• _WHAT NEEDS TO BE DONE_:
Output only the lines of the entries that follow, starting at the one with "X52580973Y-37215921D01*" and running down to the one with "X53085594Y-39664566D01*", both included and unchanged.

:: RECORDS SUPPLIED

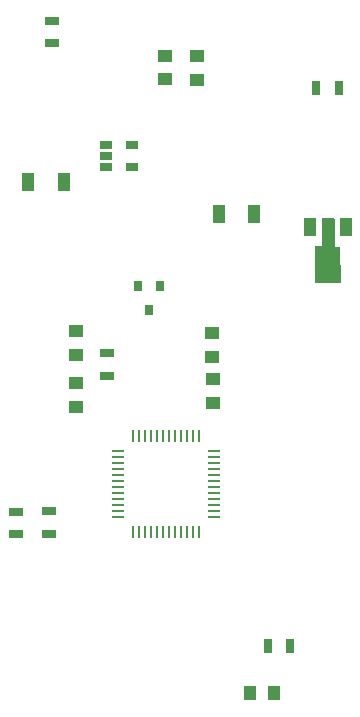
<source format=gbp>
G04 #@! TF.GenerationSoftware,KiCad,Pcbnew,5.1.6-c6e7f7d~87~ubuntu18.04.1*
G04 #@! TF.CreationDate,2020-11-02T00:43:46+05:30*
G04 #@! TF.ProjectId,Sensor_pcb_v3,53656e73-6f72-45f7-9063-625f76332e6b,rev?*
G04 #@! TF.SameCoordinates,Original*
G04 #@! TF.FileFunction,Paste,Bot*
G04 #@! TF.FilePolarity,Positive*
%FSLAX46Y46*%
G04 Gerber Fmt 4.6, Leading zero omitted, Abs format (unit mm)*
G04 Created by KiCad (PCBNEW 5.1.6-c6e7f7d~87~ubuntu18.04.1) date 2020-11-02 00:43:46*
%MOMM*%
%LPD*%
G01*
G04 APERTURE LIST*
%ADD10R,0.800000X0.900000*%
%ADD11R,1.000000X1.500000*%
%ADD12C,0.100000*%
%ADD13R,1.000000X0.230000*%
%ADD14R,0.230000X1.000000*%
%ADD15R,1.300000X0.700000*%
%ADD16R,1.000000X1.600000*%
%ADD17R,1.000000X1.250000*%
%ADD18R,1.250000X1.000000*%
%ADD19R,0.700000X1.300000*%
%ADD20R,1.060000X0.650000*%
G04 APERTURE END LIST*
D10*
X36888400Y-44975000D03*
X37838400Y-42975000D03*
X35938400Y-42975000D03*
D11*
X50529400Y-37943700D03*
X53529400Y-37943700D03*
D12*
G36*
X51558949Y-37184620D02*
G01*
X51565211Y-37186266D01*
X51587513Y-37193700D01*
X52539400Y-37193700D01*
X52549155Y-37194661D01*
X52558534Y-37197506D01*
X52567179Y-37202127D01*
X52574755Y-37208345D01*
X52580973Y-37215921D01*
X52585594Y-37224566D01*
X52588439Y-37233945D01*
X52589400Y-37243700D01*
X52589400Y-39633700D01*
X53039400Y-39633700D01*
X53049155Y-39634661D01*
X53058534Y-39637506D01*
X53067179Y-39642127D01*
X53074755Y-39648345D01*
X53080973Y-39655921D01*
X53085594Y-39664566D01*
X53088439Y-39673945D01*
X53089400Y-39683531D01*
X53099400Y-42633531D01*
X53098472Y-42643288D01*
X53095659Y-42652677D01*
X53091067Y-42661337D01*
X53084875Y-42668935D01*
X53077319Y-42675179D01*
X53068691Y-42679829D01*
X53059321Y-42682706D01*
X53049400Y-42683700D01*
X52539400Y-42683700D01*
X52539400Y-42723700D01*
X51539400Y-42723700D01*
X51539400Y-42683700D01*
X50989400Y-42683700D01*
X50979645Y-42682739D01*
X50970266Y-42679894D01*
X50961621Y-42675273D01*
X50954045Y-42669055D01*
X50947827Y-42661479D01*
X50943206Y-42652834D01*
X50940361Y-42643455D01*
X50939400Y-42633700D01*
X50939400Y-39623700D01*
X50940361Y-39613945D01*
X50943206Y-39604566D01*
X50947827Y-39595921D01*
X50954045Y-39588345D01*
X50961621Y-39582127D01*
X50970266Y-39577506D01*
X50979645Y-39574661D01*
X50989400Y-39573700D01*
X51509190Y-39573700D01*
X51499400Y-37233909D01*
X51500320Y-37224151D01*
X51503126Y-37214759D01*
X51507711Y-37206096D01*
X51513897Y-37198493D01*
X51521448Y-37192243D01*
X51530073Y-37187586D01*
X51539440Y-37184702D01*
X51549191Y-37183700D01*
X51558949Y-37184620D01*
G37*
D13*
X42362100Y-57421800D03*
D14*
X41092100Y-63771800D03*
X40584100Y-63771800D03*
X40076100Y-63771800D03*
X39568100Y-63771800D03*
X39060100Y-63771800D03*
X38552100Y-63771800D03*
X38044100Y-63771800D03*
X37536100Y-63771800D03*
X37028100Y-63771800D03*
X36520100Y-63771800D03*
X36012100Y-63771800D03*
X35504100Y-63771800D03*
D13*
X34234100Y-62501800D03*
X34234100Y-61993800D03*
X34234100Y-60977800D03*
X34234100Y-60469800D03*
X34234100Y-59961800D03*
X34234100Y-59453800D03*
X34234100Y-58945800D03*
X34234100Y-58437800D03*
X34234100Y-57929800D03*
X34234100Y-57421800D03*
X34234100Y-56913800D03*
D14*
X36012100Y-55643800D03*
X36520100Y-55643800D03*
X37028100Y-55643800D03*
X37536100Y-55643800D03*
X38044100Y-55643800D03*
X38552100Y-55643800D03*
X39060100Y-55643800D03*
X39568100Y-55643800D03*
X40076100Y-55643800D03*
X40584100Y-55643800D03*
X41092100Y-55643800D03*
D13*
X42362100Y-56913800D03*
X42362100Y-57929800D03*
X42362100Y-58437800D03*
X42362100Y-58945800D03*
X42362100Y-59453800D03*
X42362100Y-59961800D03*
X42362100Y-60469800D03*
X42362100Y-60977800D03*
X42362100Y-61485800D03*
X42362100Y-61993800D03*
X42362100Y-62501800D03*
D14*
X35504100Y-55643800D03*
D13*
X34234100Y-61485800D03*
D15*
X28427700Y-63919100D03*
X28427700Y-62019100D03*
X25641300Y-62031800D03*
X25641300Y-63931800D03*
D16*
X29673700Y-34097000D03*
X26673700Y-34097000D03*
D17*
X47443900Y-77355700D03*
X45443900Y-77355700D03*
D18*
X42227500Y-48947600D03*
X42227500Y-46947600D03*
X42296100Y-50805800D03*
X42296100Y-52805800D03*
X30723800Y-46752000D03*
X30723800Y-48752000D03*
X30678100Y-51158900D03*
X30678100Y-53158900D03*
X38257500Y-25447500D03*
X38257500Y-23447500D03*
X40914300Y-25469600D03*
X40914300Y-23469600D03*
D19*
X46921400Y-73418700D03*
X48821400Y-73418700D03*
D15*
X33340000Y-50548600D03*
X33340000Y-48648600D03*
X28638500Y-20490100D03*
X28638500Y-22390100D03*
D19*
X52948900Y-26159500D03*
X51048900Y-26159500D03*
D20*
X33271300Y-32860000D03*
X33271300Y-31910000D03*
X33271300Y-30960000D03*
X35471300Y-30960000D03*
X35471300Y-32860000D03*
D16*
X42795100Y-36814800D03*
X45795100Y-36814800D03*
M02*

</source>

::::
:: RECORDS SUPPLIED

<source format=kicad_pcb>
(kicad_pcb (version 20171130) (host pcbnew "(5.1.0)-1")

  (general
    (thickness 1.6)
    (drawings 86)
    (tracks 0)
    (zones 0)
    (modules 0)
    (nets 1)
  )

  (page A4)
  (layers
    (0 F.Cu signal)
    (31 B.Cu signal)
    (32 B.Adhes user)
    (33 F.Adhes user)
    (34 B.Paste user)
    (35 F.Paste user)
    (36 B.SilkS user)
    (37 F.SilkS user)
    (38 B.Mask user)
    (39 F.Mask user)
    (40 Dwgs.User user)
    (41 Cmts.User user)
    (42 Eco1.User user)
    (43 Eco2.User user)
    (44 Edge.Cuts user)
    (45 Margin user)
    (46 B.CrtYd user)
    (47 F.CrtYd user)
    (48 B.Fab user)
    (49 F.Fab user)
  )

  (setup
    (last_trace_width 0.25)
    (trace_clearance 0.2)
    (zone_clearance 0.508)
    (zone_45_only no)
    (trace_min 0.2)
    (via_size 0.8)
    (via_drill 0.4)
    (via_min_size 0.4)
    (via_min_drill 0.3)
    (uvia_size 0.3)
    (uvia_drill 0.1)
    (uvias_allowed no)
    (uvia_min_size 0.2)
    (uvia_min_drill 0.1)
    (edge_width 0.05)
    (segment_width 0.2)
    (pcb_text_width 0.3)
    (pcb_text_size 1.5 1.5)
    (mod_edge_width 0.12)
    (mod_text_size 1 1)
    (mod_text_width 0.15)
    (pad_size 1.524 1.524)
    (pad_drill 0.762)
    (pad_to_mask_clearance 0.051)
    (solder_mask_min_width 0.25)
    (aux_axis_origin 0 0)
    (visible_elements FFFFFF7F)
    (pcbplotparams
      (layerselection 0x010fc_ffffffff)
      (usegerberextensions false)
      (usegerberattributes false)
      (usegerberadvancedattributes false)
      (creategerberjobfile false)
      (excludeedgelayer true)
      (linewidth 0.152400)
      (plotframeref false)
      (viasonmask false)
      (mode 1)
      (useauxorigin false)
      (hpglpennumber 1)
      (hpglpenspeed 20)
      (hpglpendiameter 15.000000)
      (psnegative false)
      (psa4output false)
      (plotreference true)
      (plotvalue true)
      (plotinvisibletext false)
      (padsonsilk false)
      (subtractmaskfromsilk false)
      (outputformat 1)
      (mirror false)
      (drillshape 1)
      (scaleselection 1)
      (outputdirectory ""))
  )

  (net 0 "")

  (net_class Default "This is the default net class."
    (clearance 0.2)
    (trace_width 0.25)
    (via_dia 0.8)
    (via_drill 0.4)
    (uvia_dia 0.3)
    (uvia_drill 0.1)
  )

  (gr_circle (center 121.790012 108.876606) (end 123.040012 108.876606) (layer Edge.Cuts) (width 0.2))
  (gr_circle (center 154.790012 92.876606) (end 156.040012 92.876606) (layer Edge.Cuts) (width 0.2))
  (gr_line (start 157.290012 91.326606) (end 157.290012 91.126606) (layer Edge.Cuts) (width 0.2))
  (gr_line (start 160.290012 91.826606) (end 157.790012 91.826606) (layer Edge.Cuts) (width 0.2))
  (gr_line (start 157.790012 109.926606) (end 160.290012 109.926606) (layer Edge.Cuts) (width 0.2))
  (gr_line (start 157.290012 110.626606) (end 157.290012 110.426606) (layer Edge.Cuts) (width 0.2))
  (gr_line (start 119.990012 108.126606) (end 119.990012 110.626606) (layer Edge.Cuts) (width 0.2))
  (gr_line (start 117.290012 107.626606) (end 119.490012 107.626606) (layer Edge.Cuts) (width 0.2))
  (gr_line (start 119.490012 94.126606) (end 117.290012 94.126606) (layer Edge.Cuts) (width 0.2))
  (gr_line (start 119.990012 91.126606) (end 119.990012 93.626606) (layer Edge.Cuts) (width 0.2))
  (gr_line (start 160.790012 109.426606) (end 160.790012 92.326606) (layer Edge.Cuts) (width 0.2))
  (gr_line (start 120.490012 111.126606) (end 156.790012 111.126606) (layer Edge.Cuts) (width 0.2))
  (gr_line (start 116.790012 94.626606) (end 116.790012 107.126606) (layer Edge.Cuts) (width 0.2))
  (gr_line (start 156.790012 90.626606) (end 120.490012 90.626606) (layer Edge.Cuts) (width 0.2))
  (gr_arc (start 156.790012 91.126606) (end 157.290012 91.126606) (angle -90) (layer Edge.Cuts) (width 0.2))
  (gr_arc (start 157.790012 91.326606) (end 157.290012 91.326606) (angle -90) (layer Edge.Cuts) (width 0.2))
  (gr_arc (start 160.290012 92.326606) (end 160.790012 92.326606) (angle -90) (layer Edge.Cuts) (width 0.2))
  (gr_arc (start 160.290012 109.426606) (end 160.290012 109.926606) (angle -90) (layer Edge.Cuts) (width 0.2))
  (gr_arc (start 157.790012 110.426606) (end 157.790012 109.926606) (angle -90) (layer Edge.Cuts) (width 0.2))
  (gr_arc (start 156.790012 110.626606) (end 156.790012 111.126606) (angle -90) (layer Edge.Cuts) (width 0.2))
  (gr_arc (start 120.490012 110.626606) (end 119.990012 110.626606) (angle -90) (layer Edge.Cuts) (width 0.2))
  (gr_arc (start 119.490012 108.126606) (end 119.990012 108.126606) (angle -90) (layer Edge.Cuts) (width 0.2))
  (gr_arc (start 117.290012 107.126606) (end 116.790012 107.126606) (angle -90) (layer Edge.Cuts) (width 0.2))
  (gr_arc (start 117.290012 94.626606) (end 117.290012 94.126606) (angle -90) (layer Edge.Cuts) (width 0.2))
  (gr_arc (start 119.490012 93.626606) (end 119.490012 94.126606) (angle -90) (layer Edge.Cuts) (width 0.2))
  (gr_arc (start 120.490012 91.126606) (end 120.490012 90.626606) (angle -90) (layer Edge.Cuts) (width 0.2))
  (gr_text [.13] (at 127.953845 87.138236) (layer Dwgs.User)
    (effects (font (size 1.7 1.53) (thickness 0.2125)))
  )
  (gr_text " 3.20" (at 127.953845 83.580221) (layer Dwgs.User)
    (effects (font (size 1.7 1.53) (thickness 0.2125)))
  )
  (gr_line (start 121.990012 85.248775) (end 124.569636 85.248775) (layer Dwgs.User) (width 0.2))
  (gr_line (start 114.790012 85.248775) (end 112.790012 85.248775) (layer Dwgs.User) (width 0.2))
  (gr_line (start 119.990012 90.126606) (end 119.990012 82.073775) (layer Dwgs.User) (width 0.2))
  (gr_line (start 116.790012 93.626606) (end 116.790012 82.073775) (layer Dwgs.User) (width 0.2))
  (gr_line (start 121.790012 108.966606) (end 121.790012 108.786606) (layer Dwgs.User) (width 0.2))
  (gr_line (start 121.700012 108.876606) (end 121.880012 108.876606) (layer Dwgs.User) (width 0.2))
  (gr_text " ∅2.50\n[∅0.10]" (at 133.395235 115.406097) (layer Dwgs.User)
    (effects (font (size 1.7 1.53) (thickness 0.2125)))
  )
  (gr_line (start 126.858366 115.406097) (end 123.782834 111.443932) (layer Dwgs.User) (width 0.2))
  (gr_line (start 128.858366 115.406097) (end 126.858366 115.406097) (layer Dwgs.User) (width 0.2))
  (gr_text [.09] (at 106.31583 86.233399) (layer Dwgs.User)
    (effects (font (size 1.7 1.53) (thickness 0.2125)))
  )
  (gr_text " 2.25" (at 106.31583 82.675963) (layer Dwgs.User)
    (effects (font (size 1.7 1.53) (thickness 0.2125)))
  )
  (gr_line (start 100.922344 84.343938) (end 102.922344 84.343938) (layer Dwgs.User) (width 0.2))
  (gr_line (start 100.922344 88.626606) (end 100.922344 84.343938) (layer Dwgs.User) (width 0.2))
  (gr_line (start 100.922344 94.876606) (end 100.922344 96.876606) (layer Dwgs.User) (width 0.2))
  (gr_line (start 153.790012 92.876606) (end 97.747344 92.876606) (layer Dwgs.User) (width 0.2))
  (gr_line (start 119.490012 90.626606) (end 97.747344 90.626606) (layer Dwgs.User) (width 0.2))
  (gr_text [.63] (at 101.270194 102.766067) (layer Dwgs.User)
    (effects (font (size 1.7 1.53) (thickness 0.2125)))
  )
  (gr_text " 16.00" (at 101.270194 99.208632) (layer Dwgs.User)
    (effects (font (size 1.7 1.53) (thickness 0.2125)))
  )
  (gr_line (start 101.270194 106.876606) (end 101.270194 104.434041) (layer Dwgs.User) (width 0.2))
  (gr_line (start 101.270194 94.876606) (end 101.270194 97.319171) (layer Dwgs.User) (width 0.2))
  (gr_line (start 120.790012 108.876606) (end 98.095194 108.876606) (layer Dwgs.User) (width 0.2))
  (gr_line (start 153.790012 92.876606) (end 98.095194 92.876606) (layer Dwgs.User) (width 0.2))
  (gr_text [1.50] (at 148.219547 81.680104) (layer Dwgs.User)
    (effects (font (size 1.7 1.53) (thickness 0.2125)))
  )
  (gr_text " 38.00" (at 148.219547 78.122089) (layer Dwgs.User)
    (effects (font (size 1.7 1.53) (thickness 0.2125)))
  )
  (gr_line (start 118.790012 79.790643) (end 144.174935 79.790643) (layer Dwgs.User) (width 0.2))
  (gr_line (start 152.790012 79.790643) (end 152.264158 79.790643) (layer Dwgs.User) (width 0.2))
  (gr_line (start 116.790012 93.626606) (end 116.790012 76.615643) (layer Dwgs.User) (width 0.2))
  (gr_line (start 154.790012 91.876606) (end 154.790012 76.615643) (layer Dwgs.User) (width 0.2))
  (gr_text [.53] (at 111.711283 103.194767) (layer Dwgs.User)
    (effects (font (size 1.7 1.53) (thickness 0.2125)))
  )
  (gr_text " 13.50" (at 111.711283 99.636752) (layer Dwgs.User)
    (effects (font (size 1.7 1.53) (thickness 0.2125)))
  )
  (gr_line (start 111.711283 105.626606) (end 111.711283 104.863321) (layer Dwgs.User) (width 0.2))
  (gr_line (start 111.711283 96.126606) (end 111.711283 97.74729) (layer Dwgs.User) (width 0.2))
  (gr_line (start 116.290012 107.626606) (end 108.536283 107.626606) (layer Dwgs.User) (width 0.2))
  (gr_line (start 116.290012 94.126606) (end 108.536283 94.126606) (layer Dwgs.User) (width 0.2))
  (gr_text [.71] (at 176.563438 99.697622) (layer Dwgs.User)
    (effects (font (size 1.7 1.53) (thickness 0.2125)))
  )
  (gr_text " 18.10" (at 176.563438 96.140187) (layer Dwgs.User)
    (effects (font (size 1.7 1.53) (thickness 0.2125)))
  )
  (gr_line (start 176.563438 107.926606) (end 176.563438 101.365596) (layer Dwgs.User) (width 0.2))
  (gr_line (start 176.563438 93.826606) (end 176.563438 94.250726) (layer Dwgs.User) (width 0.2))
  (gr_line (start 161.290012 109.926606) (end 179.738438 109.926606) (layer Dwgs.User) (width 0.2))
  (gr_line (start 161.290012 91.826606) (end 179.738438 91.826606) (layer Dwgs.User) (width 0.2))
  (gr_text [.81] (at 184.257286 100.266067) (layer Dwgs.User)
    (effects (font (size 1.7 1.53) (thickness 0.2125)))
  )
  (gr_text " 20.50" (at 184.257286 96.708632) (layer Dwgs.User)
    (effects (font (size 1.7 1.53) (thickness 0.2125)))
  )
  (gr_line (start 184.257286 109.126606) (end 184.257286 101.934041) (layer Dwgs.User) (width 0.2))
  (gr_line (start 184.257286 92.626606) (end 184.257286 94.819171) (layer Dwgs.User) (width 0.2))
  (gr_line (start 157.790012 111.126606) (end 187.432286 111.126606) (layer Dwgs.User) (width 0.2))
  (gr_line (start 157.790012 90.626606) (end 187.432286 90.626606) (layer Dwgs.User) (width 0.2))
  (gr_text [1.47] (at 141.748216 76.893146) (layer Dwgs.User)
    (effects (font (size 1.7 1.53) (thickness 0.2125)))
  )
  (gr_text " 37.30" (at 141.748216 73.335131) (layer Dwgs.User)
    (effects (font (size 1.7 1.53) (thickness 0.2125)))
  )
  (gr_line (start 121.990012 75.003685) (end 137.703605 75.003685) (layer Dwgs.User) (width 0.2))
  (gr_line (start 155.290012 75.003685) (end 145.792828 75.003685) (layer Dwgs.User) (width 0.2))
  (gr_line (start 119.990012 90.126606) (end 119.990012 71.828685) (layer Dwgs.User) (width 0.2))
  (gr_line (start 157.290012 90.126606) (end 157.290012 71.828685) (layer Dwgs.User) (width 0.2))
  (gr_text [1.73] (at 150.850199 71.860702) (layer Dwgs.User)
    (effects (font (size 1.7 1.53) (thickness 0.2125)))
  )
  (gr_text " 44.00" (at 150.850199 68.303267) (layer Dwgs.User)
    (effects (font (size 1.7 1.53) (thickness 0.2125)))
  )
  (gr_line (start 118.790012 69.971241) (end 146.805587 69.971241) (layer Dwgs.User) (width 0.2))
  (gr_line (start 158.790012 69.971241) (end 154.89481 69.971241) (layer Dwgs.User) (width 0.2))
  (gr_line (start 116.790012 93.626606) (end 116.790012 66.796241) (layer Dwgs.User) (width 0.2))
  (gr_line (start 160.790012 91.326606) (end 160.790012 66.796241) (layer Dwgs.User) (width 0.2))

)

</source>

::::

• _TASK ANSWER_:
X52580973Y-37215921D01*
X52585594Y-37224566D01*
X52588439Y-37233945D01*
X52589400Y-37243700D01*
X52589400Y-39633700D01*
X53039400Y-39633700D01*
X53049155Y-39634661D01*
X53058534Y-39637506D01*
X53067179Y-39642127D01*
X53074755Y-39648345D01*
X53080973Y-39655921D01*
X53085594Y-39664566D01*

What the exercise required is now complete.